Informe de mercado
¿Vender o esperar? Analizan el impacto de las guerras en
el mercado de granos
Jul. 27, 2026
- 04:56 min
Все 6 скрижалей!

....

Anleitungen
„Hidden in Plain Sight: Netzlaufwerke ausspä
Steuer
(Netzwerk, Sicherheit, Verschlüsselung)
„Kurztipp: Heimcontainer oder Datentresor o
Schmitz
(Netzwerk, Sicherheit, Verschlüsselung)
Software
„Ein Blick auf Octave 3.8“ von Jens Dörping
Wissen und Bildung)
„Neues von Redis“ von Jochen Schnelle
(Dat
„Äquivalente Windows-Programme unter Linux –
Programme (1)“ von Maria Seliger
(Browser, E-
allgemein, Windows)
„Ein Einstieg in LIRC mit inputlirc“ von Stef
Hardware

....

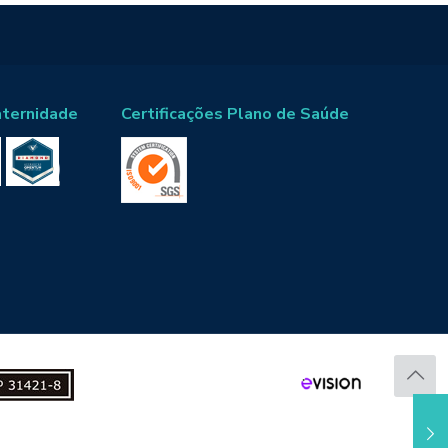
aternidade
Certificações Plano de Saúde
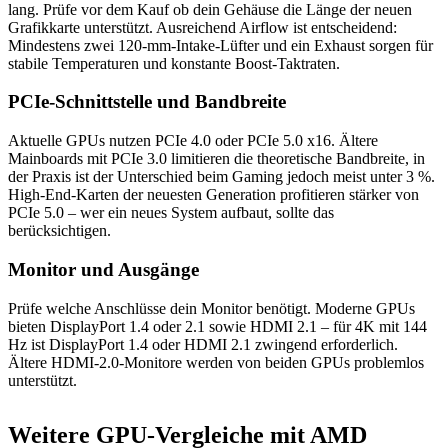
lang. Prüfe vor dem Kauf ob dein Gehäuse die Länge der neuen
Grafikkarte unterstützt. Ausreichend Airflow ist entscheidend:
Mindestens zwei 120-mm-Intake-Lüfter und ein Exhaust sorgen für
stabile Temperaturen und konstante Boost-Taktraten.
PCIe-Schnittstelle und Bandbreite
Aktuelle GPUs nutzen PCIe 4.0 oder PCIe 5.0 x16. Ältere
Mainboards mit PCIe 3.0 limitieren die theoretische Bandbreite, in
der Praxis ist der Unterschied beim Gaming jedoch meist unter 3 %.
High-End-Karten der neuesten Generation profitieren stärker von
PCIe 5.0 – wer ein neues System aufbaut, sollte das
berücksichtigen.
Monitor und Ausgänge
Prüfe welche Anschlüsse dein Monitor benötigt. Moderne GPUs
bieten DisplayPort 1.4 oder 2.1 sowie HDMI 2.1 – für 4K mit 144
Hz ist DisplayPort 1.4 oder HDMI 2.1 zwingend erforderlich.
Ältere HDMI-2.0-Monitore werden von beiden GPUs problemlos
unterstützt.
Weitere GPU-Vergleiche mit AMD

....

## Exercise instructions
Using the records above, write out exactly the lines between the one holding "PCIe 5.0 – wer" and the one holding "Hz ist DisplayPort", inclusive; leave everything else out.

## Written response
PCIe 5.0 – wer ein neues System aufbaut, sollte das
berücksichtigen.
Monitor und Ausgänge
Prüfe welche Anschlüsse dein Monitor benötigt. Moderne GPUs
bieten DisplayPort 1.4 oder 2.1 sowie HDMI 2.1 – für 4K mit 144
Hz ist DisplayPort 1.4 oder HDMI 2.1 zwingend erforderlich.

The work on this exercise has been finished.